### ENTRIES PROVIDED
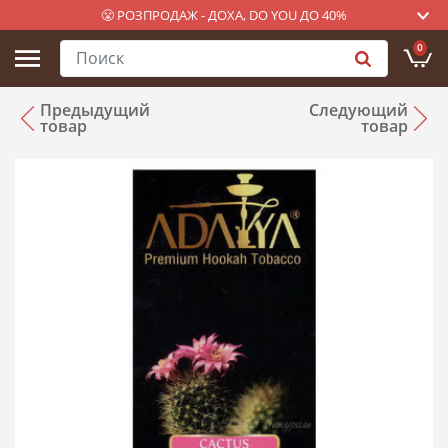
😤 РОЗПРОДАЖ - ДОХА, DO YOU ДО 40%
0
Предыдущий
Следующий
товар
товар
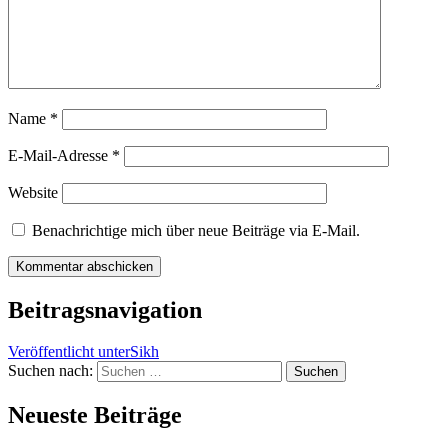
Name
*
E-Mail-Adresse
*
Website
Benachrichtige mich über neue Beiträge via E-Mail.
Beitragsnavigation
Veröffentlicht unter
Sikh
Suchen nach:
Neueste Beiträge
--
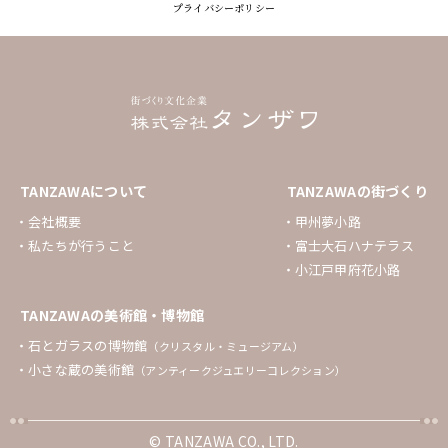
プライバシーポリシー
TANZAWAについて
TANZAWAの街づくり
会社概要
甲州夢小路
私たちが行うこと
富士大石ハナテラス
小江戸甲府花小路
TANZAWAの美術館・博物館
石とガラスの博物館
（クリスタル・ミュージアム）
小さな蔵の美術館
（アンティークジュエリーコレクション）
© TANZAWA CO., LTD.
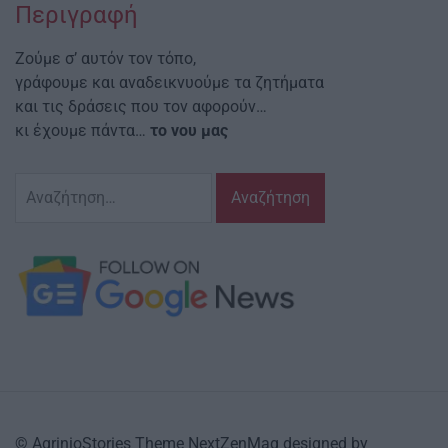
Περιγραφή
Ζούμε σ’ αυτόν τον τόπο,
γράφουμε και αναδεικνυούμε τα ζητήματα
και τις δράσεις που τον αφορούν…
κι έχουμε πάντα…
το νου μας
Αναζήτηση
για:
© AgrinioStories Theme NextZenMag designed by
==
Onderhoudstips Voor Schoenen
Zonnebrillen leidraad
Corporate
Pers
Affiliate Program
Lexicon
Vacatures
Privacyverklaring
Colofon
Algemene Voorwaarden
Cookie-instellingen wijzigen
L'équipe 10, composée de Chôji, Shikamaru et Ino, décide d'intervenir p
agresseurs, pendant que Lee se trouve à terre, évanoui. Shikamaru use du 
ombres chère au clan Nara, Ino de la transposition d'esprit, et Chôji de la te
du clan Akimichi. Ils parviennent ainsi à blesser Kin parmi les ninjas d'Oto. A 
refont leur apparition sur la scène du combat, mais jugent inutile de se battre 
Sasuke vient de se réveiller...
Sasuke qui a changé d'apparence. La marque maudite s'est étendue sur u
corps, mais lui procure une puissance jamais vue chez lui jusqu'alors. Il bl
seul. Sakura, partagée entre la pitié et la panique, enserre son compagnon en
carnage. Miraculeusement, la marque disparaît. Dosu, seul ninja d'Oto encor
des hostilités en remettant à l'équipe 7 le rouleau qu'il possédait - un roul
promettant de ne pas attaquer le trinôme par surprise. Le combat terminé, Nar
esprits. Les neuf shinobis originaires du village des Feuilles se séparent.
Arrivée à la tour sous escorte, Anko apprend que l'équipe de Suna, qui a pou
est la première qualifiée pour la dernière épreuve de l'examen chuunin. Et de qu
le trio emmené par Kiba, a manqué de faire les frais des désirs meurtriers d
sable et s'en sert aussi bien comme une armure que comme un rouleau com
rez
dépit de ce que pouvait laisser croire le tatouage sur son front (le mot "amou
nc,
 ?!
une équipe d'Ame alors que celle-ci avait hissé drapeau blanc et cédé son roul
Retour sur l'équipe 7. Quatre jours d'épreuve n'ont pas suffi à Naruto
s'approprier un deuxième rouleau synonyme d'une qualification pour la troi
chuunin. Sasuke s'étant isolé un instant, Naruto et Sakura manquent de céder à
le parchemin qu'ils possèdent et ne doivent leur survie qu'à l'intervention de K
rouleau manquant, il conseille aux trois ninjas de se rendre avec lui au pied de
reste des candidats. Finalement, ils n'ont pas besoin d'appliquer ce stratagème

### WHAT YOU WILL DO
Which lines above hold the string "chuunin"? Copy every one of them.

### EXERCISE RESULT
est la première qualifiée pour la dernière épreuve de l'examen chuunin. Et de qu
chuunin. Sasuke s'étant isolé un instant, Naruto et Sakura manquent de céder à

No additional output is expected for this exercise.